┌─ Page text

“One night in the projects, I had just gotten high and I hear Pastor call my name. I’m embarrassed to come out. My eyes are big as saucers. He asks if I can do some landscaping around his grass the next day. And I said, sure, yeah. And he gives me ten dollars and says meet me tomorrow. When he left, all I wanted to do was run upstairs and buy more dope and get high again. But I didn’t want to spend this man’s money that way. So I ran across the street and bought lunch meat, crackers-anything so I don’t spend it on drugs.
“That night, this guy who’s staying where I’m staying, while I’m sleeping, he steals the pipes from under the sink-steals ’em for the copper, so he can sell ’em. And he takes off, and all the water starts running in. I wake up on the floor and the place is flooded. I’m washing away.
“My only clothes is all ruined now, and I go to Pastor’s house and I say, ‘Sorry, I ain’t gonna be able to work for you. I’m all soaked.’ And I’m telling him how mad I am at this guy, and he says, ‘Cass, don’t worry. Sometimes people got it worse than you do.’
“And he sends me over to the church, and he says, ‘Go upstairs, we got some bags of clothes, just pick out what you want.’ And I get some clothes-Mitch, it’s the first time I got clean underwear in I don’t know how long. Clean socks. A shirt. I go back to his place and he says, ‘Where are you gonna stay now, Cass?’
“And I say, ‘Don’t know. My place is all flooded.’ And he goes in, talks with his wife, and he comes out and says, ‘Why don’t you stay here with us?’
“Now I’m shocked. I mean, I did a little work for this man. I stole food from him. And now he’s opening his home?
“He said, ‘You wanna think about it?’ And I’m like, ‘What’s there to think about? I’m homeless.’”
Henry never told me any of this, I said.
“That’s why I’m telling you,” Cass said. “I moved in with his family that night. I stayed there almost a year. A year. He let me sleep on the couch in his main room. His family is upstairs, they got little kids, and I’m sayin’ to myself, this man don’t know me, he don’t know what I’m capable of. But he trusts me.”
He shook his head and looked away.
“That kindness saved my life.”
We sat there for a second, quiet and cold. I now knew more than I’d ever figured to know about an elder of the I Am My Brother’s Keeper Ministry.
What I still didn’t know was why.
And then Cass told me: “I see the way you watch the Pastor. You here a lot. And maybe he ain’t the way you think a pastor should be.
“But I truly believe the Lord has given me a second chance on account of this man. When I die, Jesus will stand in the gap for me and I will be heard and the Lord will say, ‘I know you.’ And I believe it’s the same for Pastor Covington.”
But Henry’s done some bad things in his life, I said.

└─
┌─ The data

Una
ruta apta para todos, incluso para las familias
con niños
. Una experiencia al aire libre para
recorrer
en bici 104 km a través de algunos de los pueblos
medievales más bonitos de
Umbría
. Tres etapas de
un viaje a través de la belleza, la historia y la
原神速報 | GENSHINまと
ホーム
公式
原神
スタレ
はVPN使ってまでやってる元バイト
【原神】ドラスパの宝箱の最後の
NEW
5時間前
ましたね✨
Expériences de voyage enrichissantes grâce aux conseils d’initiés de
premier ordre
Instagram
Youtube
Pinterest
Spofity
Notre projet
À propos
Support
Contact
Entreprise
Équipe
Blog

└─

**Instruction:**
In the passage about Cass and the Pastor, how long did Cass stay with the Pastor's family?

**Solution:**
Almost a year.